Data extracted from a collection »
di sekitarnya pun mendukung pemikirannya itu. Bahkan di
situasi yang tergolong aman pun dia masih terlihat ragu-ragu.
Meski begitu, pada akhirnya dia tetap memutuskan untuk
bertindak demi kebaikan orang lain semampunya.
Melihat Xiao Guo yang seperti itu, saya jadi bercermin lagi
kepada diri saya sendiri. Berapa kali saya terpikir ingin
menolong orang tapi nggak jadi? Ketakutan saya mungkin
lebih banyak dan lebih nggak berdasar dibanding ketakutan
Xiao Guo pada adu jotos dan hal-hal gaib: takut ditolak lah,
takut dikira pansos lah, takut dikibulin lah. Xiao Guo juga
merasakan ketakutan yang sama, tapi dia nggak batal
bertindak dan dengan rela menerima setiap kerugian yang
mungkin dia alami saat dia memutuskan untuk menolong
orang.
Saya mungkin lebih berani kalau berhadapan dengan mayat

What to do » Print the records again in full, exactly as they appear above.

Exercise response »
di sekitarnya pun mendukung pemikirannya itu. Bahkan di
situasi yang tergolong aman pun dia masih terlihat ragu-ragu.
Meski begitu, pada akhirnya dia tetap memutuskan untuk
bertindak demi kebaikan orang lain semampunya.
Melihat Xiao Guo yang seperti itu, saya jadi bercermin lagi
kepada diri saya sendiri. Berapa kali saya terpikir ingin
menolong orang tapi nggak jadi? Ketakutan saya mungkin
lebih banyak dan lebih nggak berdasar dibanding ketakutan
Xiao Guo pada adu jotos dan hal-hal gaib: takut ditolak lah,
takut dikira pansos lah, takut dikibulin lah. Xiao Guo juga
merasakan ketakutan yang sama, tapi dia nggak batal
bertindak dan dengan rela menerima setiap kerugian yang
mungkin dia alami saat dia memutuskan untuk menolong
orang.
Saya mungkin lebih berani kalau berhadapan dengan mayat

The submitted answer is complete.